WRITTEN TASK
Recast the listing below as a Markdown table with two columns, Row and Text, giving each line its own row, numbered in order, and leaving out blank lines.

####

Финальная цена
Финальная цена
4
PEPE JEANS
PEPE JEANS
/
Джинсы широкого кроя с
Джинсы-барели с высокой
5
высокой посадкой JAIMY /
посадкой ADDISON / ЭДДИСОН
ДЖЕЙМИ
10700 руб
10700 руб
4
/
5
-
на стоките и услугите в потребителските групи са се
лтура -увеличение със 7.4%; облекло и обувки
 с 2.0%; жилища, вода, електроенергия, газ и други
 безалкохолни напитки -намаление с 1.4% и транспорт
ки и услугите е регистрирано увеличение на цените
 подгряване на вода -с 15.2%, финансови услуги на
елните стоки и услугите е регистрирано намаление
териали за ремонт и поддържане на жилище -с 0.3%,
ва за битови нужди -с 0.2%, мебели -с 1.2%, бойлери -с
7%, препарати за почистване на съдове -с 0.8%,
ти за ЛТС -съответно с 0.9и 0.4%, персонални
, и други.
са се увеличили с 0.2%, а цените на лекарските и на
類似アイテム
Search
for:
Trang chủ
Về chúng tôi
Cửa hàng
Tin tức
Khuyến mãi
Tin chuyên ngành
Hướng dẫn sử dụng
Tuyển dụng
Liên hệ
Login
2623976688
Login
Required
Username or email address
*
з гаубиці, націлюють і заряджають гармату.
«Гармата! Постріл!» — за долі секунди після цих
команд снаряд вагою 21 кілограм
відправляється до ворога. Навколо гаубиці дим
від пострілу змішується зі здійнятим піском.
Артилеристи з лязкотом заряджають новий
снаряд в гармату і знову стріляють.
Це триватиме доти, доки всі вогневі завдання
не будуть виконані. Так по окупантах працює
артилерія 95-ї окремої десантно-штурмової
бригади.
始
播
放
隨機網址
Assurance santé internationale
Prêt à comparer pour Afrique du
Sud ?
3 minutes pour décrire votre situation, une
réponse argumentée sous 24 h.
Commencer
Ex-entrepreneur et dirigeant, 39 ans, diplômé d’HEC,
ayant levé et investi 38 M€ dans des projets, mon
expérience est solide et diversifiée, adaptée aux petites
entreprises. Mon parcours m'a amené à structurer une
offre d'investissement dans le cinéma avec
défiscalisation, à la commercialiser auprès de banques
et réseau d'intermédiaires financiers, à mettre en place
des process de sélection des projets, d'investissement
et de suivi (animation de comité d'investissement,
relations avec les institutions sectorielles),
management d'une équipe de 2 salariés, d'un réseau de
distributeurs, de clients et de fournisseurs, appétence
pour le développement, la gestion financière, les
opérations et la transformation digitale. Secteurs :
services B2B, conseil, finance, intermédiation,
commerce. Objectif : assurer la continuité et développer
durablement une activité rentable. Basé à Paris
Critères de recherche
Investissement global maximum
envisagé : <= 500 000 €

####

ANSWER
| Row | Text |
|---|---|
| 1 | Финальная цена |
| 2 | Финальная цена |
| 3 | 4 |
| 4 | PEPE JEANS |
| 5 | PEPE JEANS |
| 6 | / |
| 7 | Джинсы широкого кроя с |
| 8 | Джинсы-барели с высокой |
| 9 | 5 |
| 10 | высокой посадкой JAIMY / |
| 11 | посадкой ADDISON / ЭДДИСОН |
| 12 | ДЖЕЙМИ |
| 13 | 10700 руб |
| 14 | 10700 руб |
| 15 | 4 |
| 16 | / |
| 17 | 5 |
| 18 | - |
| 19 | на стоките и услугите в потребителските групи са се |
| 20 | лтура -увеличение със 7.4%; облекло и обувки |
| 21 |  с 2.0%; жилища, вода, електроенергия, газ и други |
| 22 |  безалкохолни напитки -намаление с 1.4% и транспорт |
| 23 | ки и услугите е регистрирано увеличение на цените |
| 24 |  подгряване на вода -с 15.2%, финансови услуги на |
| 25 | елните стоки и услугите е регистрирано намаление |
| 26 | териали за ремонт и поддържане на жилище -с 0.3%, |
| 27 | ва за битови нужди -с 0.2%, мебели -с 1.2%, бойлери -с |
| 28 | 7%, препарати за почистване на съдове -с 0.8%, |
| 29 | ти за ЛТС -съответно с 0.9и 0.4%, персонални |
| 30 | , и други. |
| 31 | са се увеличили с 0.2%, а цените на лекарските и на |
| 32 | 類似アイテム |
| 33 | Search |
| 34 | for: |
| 35 | Trang chủ |
| 36 | Về chúng tôi |
| 37 | Cửa hàng |
| 38 | Tin tức |
| 39 | Khuyến mãi |
| 40 | Tin chuyên ngành |
| 41 | Hướng dẫn sử dụng |
| 42 | Tuyển dụng |
| 43 | Liên hệ |
| 44 | Login |
| 45 | 2623976688 |
| 46 | Login |
| 47 | Required |
| 48 | Username or email address |
| 49 | * |
| 50 | з гаубиці, націлюють і заряджають гармату. |
| 51 | «Гармата! Постріл!» — за долі секунди після цих |
| 52 | команд снаряд вагою 21 кілограм |
| 53 | відправляється до ворога. Навколо гаубиці дим |
| 54 | від пострілу змішується зі здійнятим піском. |
| 55 | Артилеристи з лязкотом заряджають новий |
| 56 | снаряд в гармату і знову стріляють. |
| 57 | Це триватиме доти, доки всі вогневі завдання |
| 58 | не будуть виконані. Так по окупантах працює |
| 59 | артилерія 95-ї окремої десантно-штурмової |
| 60 | бригади. |
| 61 | 始 |
| 62 | 播 |
| 63 | 放 |
| 64 | 隨機網址 |
| 65 | Assurance santé internationale |
| 66 | Prêt à comparer pour Afrique du |
| 67 | Sud ? |
| 68 | 3 minutes pour décrire votre situation, une |
| 69 | réponse argumentée sous 24 h. |
| 70 | Commencer |
| 71 | Ex-entrepreneur et dirigeant, 39 ans, diplômé d’HEC, |
| 72 | ayant levé et investi 38 M€ dans des projets, mon |
| 73 | expérience est solide et diversifiée, adaptée aux petites |
| 74 | entreprises. Mon parcours m'a amené à structurer une |
| 75 | offre d'investissement dans le cinéma avec |
| 76 | défiscalisation, à la commercialiser auprès de banques |
| 77 | et réseau d'intermédiaires financiers, à mettre en place |
| 78 | des process de sélection des projets, d'investissement |
| 79 | et de suivi (animation de comité d'investissement, |
| 80 | relations avec les institutions sectorielles), |
| 81 | management d'une équipe de 2 salariés, d'un réseau de |
| 82 | distributeurs, de clients et de fournisseurs, appétence |
| 83 | pour le développement, la gestion financière, les |
| 84 | opérations et la transformation digitale. Secteurs : |
| 85 | services B2B, conseil, finance, intermédiation, |
| 86 | commerce. Objectif : assurer la continuité et développer |
| 87 | durablement une activité rentable. Basé à Paris |
| 88 | Critères de recherche |
| 89 | Investissement global maximum |
| 90 | envisagé : <= 500 000 € |